Industry voice: Trafford is speeding up the process of welfare support whilst identifying how to improve the lives of some of its most vulnerable people with its new digital services
Councils nationwide provide a safety net to their residents in the case of a disaster or emergency as part of the Government’s welfare assistance programme.
Trafford Council is no different and provides an online Trafford Assist claim form for people to apply for food vouchers, electric or gas credit or household items. But what makes Trafford different is that its form has been created in-house, using IEG4’s eDesigner, and has been designed in such a way that the council can use it to identify where more support can be provided to its most vulnerable residents.
The form was created by Jane Lamb, the council’s systems and performance team leader. She says: “We wanted from the outset for the form not only to be user-friendly and easy to complete but to also be a mechanism to alert staff to the needs of our most vulnerable residents.
“By designing the form the way we did it means that we can trigger interventions to help people early on rather than at a later date when they may have bigger - and more costly - problems.”
With changes in welfare support, Trafford is seeing a rise in applications for its Trafford Assist local welfare assistance scheme, and feedback suggests their innovation in this area is making a real difference to people’s lives.
Meeting the user need
Lamb has designed the online application form to be simple and user-friendly using eDesigner’s inbuilt logic and intelligence. The form only asks for the information and evidence that is needed to complete the immediate task. For example, if a resident hasn’t applied before and is asking for food or assistance with heating then they are only asked to complete a short version of the form. But if they reapply for further support more information is captured, enabling the council to follow up and offer deeper assistance – for instance looking at what benefits they are receiving or may be entitled to or offering to help with applications or a personal budgeting support service.
People can access the form from a computer or mobile phone and upload relevant supporting evidence as needed. For those without mobile or home broadband access, free computer use is available at local libraries, however Lamb has found that most customers now have access to the internet, predominantly by mobile phone. The applicants are then contacted by email, text or letter according to their preferences.
Lamb explains that the council’s existing forms were ‘clunky to fill in’ - so much so that the council had to provide a helpline for those trying to apply. The goal behind the new forms was to deliver a truly self-service process for the applicant so that they would not need to telephone and ask for assistance. “We had to move away from the old system as it was just too clunky and time consuming. Using IEG4's eDesigner we were able to produce a form that suited the customer much better and captured all the information we needed in one go.
“The form is easy to fill in which means we don’t have to chase up inaccurate or incorrect information. So, it’s a quicker, simpler service for the applicant and has reduced support costs for the council too,” she says.
A useful feature of the new form is that applicants don’t have to complete the form in one go and providing they include an email address they will receive a reference number so that they can re-access and finish their application at any time. Again, the focus is on working from the customer’s perspective, putting them in charge of the application process.
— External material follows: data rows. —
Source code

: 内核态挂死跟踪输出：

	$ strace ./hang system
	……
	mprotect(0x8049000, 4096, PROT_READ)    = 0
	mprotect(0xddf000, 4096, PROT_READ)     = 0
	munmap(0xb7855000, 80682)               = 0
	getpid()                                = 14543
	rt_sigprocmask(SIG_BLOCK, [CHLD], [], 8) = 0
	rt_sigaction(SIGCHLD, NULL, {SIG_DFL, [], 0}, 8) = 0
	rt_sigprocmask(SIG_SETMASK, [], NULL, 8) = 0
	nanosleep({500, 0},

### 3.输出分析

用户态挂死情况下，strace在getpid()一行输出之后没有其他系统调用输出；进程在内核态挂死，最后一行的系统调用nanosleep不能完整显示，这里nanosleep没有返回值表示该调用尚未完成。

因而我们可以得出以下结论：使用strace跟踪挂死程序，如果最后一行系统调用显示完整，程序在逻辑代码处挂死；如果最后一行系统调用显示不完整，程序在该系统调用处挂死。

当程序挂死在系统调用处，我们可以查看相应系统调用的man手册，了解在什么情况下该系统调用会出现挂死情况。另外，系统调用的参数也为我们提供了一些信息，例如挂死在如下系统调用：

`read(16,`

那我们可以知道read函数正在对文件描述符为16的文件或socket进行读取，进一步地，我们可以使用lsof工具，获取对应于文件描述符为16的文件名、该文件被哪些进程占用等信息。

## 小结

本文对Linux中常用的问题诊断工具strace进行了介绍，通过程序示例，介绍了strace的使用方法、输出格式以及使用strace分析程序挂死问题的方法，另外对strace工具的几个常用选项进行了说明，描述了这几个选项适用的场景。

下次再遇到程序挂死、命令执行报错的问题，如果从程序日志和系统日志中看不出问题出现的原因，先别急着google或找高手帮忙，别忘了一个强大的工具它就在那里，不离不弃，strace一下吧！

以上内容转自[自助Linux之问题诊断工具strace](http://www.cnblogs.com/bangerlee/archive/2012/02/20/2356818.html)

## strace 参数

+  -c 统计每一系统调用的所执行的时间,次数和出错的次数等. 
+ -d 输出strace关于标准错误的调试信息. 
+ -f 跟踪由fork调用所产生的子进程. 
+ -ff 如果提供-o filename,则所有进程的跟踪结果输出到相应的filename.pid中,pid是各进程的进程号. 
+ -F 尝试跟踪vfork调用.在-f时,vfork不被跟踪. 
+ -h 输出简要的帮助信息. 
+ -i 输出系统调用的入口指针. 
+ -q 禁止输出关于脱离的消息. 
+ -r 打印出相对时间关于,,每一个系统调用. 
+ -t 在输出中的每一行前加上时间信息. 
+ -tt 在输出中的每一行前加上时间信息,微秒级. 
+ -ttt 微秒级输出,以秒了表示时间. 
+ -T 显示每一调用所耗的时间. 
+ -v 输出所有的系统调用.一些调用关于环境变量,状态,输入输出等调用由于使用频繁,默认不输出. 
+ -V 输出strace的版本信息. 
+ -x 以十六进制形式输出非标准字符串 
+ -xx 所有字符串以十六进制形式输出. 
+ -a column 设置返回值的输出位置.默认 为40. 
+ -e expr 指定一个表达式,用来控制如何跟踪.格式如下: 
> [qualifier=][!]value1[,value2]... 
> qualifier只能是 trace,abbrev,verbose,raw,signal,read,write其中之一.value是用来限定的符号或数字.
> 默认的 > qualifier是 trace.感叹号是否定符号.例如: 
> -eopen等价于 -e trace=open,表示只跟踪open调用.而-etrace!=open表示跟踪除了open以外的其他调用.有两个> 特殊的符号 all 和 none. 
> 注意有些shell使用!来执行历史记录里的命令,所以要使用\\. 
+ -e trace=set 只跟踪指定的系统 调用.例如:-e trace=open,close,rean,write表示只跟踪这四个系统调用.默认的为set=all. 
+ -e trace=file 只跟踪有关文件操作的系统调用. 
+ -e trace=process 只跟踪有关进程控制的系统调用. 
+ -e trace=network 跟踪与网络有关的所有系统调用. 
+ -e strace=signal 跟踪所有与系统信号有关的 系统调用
From a standing start in January 2018 the first new form, welfare assistance, went live in March, followed a few months later with one for discretionary housing payments. These complement a recently launched IEG4 eCIC - change of circumstances - form and an established IEG4 eClaims benefits form, both of which interact with the back office systems.
Says Lamb: “Trafford first worked with IEG4 ten years ago on our online eClaim housing and council tax benefit forms and we are really pleased that they have helped us again in our journey to improve services for our residents by helping us provide a safety-net for the most vulnerable in our community.”
Designed from front line experience
Lamb is an expert in benefits and revenues – earlier in her career she used to assess benefit claims – so whilst not having a technical background she had the front line user need experience and the policy knowledge to create a form-driven process that worked for vulnerable people.
“Understanding the benefits systems was beneficial but we all, in our daily lives, regularly fill out forms so I drew on my own personal experience to help me create a form that our customers would find easy to complete while capturing all the information that we as a council needed.
“eDesigner also made the task easier too as once you worked out what questions you wanted and understood the logic and rules behind the solution it was very straightforward. So much so that I really enjoyed the process and would love to develop more!,” she says.
Staff working in job centres acted as a pilot group giving feedback on the structure and contents. “These are the people who are regularly helping vulnerable people understand the whole range of benefits that are available to them, so were best placed to review the new form with them and ensure that we got it right.
“The claim assessors and team really like the end result. They particularly liked the way we could tweak the forms on the go and instantly feedback changes to them,” adds Lamb.
“Helping people to serve themselves and access the help they need is a really good way of reducing costs, having the ability to design these digital services ourselves without the need to bring in consultants makes it even more cost effective.”